This article will begin a series on best practices in setting up and managing your inventory and your warehouse. You don’t have to be a big business to use technology to improve your inventory management processes. In fact, if you are a smaller company it’s that much more important that you control even minor costs. A well-designed inventory control system will save you money, improve customer service and reduce stress for your manufacturing and warehouse personnel.
Inventory management software, especially one that uses barcode technology, is a key tool to the success of controlling your inventory – but it isn’t the first step. Before installing any software or other technology products, it’s important to have a well-designed warehouse and a process of moving inventory in and out of the warehouse that works smoothly.
Choose a leader for this project – someone who understands the multiple departments and uses of your inventory. If you’re a small company, one person may be enough. If you’re larger, form a committee from different departments – it will not only produce a better plan but when people are involved in planning there is more overall buy-in.
There are companies that specialize in laying out efficient warehouses – it can be a complex planning process. Unless you have literally thousands of items and need some advanced warehouse management processes, the best way to lay out your warehouse, is by using common sense.

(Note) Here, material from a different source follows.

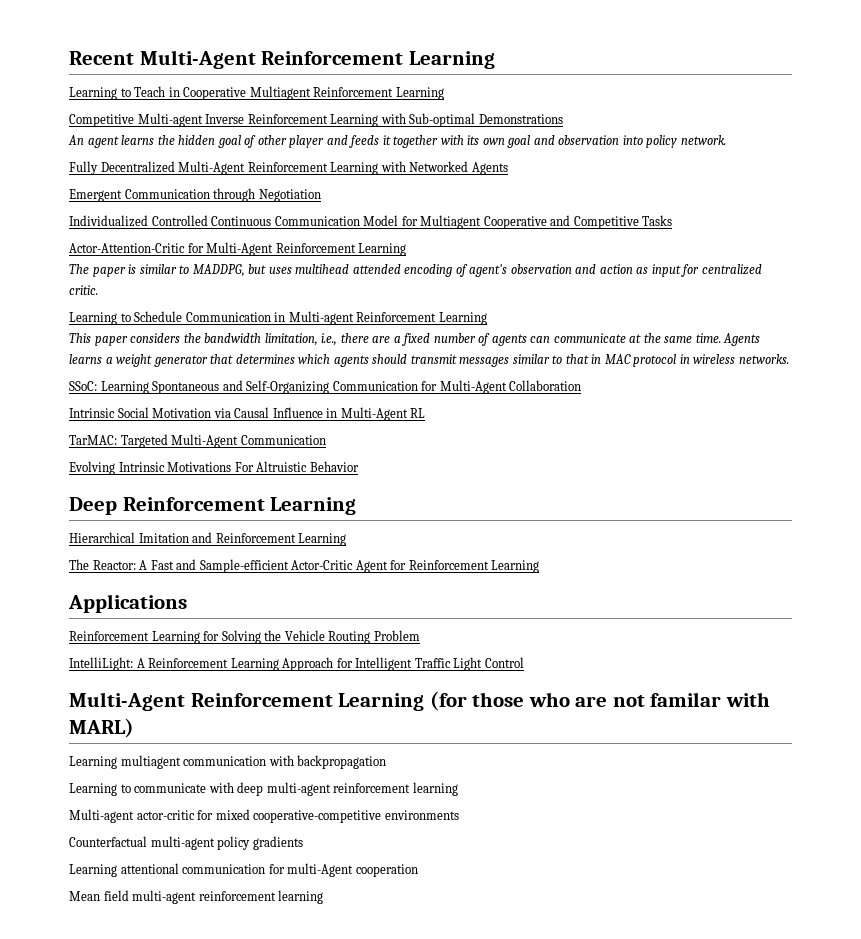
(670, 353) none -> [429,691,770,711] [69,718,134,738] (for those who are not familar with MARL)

- Group the fast-moving items together and toward the front of the warehouse for easier access.
- Decide if you want to store in order of part number or if the size of your items is too variable for that – but in any case use a logical layout. Put groups of like items together, for example. You want it to be intuitive for your warehouse workers.

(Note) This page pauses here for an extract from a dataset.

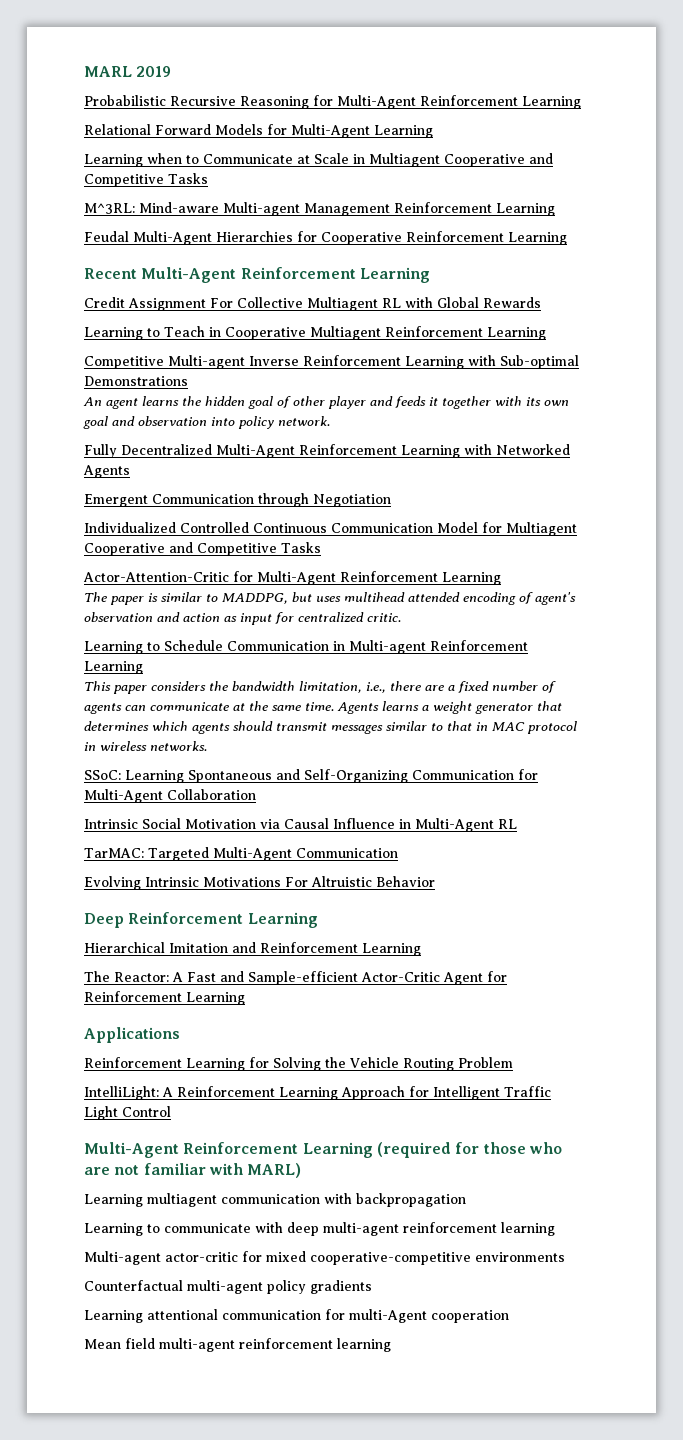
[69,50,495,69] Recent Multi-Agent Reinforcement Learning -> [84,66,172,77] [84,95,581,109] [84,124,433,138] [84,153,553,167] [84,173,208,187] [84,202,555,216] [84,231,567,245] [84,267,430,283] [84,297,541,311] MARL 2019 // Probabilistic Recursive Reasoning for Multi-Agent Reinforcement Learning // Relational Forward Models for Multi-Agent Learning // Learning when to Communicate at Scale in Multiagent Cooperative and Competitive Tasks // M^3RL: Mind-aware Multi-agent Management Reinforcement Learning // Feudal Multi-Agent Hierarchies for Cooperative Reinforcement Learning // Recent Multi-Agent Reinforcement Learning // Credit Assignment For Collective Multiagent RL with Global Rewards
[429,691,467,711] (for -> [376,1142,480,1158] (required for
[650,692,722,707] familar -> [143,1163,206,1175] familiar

- Are you using shelving? Leave room for new part numbers or excess inventory – and/or figure out where you can put overages if the shelves are full.
- Are some of the items in large boxes or too large individually for shelving? Designating a floor “location” is often the best choice. The location can be up against a wall or taped off in the middle of the warehouse.
- Determine a numbering scheme for your locations. (Example: Section A, Shelf 1 = Location A1)
- Are the inventory items going to be boxed or bagged? If they are not, you will need bins for the smaller items. Some companies ask their vendors to package smaller items in specific quantities for easier picking. If you always use the item in quantities of 10, get them pre-packaged that way.